NBA restart may pose long-term cardiac problems for players

NBA restart may pose long-term cardiac problems for players

The NBA restart could potentially have long term health problems on players who tested positive for COVID-19 before entering the bubble.

Almost all NBA teams are already inside the bubble in Orlando. Many of them have started team practice and are settling in nicely. Unfortunately, the looming cloud of total NBA suspension still hovers above their heads. Be that as it may, the focus of the teams is how to survive the NBA restart and win the championship.

The entire league is on the lookout for any possible breach of the bubble. It takes only one infected person to shut down the entire league fort this season. As such, teams also have to focus on their players’ health and even more so for those that have tested positive for COVID-19.

NBA restart could jeopardize careers

According to several doctors of the NBA, the restart could pose serious risks to players that have successfully recovered from COVID-19. NBA athletes are required to perform at the top of their capacity day in and day out. Unfortunately, the effects of COVID-19 to previously afflicted players are still unknown.

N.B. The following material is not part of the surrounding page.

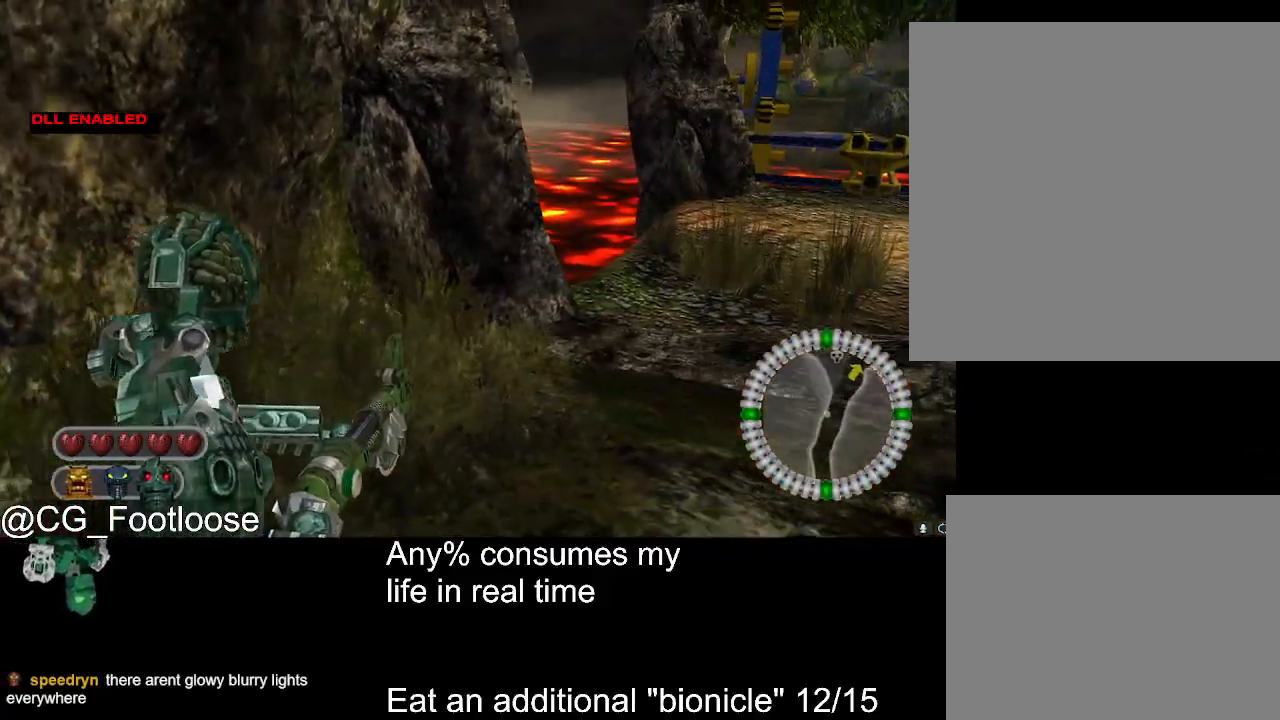
Gameplay with keyboard and mouse; each line is a JSON object with the keys and mouse buttons held at the frame after it. "events" lists presses ("down") and releases ("up") of "1", "a", "d", "down", "escape", "left", "q", "return", "right", "s", "space", "up", "w", "mouse_left", "mouse_wheel_up" and "mouse_wheel_down" between this image and that frame as [ms after this image, input, new state], when the widget could be followed in between. "mouse_left", "mouse_wheel_up", "mouse_wheel_down" = the "left", "wheel_up", "wheel_down" buttons of the "mouse" list. No other keys are recorded. Not read: mouse_move.
{"keys": [], "mouse": [], "events": []}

The NBA has put in place strict rules for any player that has tested positive for COVID-19. Once a player has been confirmed to have the virus, he has to be placed in quarantine for at least fourteen days. After this, he still has to be reconditioned to play. A player has to miss at the very least 21 to 25 days.

All these precautions are put in place because the long-term effects of COVID-19 are pointing to cardiac health problems.

Fatal cardiac problems

Earlier studies are saying that COVID-19 poses a serious threat to cardiac health. Nothing has been concluded yet, but the league is putting teams on notice. It said,

“the complete clinical picture of COVID-19 and potential effects on cardiac health, including myocarditis in particular, are not yet fully understood, and may be modified in the future to reflect new information”

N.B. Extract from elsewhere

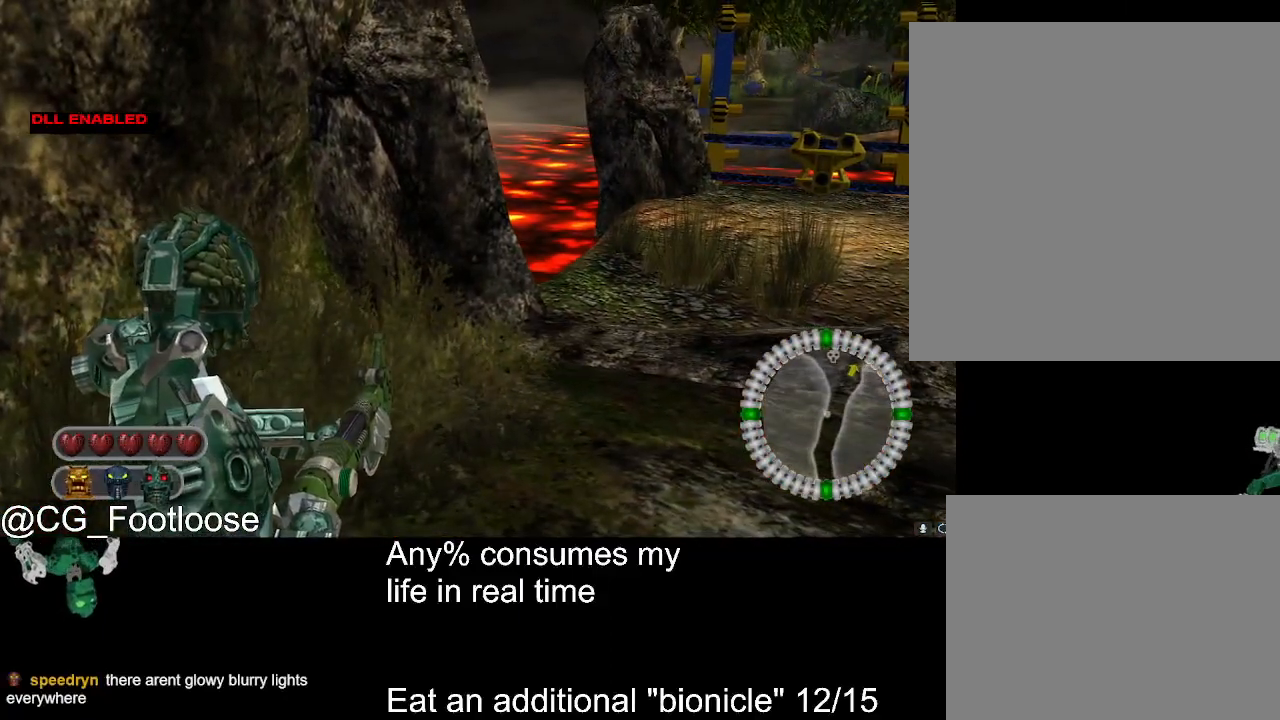
{"keys": [], "mouse": [], "events": []}
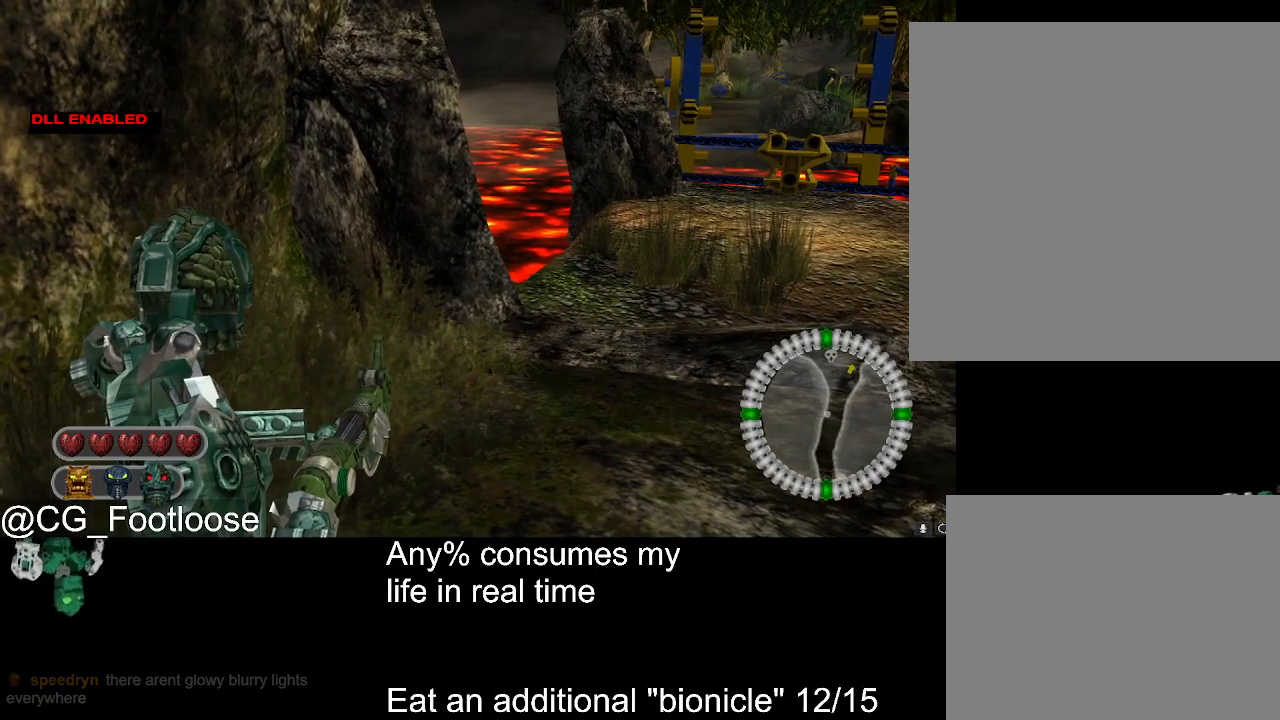
{"keys": [], "mouse": [], "events": []}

Be that as it may, the league is not taking any risks. John Difiori, the director of sports medicine for the NBA, is studying the effect of COVID-19 on players. He said,

“We know that individuals who contract viral illnesses of a number of different types can develop myocarditis. It’s fairly uncommon, but we also know that exercise and training with a possible underlying concern for myocarditis can be a major concern. So, we have to be very cautious with that possibility.”

The team of NBA doctors will study each case on a player by player approach. Each person can be affected by the virus in different ways. As such, the entire league is working round the clock during the NBA restart.